The latest batch of Online Journalism Awards is a fantastic resource for student newsrooms. In an industry of constantly changing tools, the stories honored in this annual contest from the Online News Association represent excellence in digital journalism and provide models for student media programs to analyze. The 2019 awards were announced Sept. 14 at the ONA conference in New Orleans.
Ranging in category from general excellence to public service, breaking news and digital video storytelling, the contest entries represented online are great for students to explore and interact with on their own or as part of a complete lesson. The OJA site provides background about each project and a little about the reporting approach and impact of each piece, such as “Pain and profit” from The Dallas Morning News.
Teachers can use the set of 2019 winners in a variety of ways. Here’s one simple set of questions for a small-group exercise, full class discussion or individual writing prompt:
- Explain the story and its news value(s).
- How does the story’s format enhance the reader experience?

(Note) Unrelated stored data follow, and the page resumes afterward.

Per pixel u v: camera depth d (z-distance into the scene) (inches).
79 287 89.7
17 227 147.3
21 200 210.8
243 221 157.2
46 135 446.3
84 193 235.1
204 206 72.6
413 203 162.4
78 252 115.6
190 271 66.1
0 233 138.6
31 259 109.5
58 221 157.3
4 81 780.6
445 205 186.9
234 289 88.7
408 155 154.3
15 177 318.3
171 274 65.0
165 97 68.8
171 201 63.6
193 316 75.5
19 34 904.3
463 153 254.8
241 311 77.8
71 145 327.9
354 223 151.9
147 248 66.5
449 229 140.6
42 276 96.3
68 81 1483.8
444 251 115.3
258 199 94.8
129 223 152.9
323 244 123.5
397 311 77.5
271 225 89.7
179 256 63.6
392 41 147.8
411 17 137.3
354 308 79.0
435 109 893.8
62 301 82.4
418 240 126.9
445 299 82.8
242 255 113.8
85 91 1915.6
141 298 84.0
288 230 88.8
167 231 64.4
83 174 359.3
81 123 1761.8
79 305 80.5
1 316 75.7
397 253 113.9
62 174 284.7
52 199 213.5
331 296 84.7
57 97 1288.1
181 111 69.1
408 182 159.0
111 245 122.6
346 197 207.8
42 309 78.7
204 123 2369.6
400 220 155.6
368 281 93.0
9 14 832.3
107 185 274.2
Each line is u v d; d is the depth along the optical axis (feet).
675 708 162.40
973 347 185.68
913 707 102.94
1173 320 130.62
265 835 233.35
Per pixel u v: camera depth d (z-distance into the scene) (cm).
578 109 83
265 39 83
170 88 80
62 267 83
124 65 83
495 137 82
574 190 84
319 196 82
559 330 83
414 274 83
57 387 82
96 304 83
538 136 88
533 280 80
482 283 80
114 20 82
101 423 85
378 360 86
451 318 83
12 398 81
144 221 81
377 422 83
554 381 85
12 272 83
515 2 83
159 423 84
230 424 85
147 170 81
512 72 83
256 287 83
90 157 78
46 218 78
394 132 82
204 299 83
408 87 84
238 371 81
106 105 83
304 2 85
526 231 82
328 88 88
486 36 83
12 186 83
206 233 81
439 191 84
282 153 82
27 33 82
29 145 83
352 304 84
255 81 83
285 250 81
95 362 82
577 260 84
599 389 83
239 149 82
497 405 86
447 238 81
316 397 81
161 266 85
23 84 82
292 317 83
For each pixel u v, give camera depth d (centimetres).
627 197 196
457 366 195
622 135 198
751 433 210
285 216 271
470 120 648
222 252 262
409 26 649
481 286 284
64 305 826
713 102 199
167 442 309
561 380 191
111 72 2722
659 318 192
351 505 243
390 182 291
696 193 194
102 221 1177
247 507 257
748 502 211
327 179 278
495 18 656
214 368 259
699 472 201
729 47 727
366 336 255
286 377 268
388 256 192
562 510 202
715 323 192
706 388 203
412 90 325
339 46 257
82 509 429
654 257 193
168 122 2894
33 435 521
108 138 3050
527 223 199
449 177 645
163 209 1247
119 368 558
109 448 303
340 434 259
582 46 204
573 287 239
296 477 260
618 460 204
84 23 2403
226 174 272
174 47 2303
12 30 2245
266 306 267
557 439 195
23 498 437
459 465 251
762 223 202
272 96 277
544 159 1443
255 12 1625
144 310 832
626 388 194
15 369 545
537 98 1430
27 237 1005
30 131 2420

- Describe the interactive feature(s).
- Consider the role of data in this story. What sources and/or data sets made this story possible? How was the data presented?
- What else about the story stands out to you, and what do you like about it?
Students also can compare award-winning professional work with their own past stories on the same topic. For example, student media programs in Northern California may have covered the Camp Fire story and will benefit from revisiting this award-winning breaking news entry from the San Francisco Chronicle.
The bottom of each page is a gold mine of additional stories labeled as past winners in this category.
Another cool discussion point is a comparison from work across newsroom size. Categories range from large to micro.
And editors or staff leaders looking to develop skills in a particular area may want to focus on one category or area for independent work.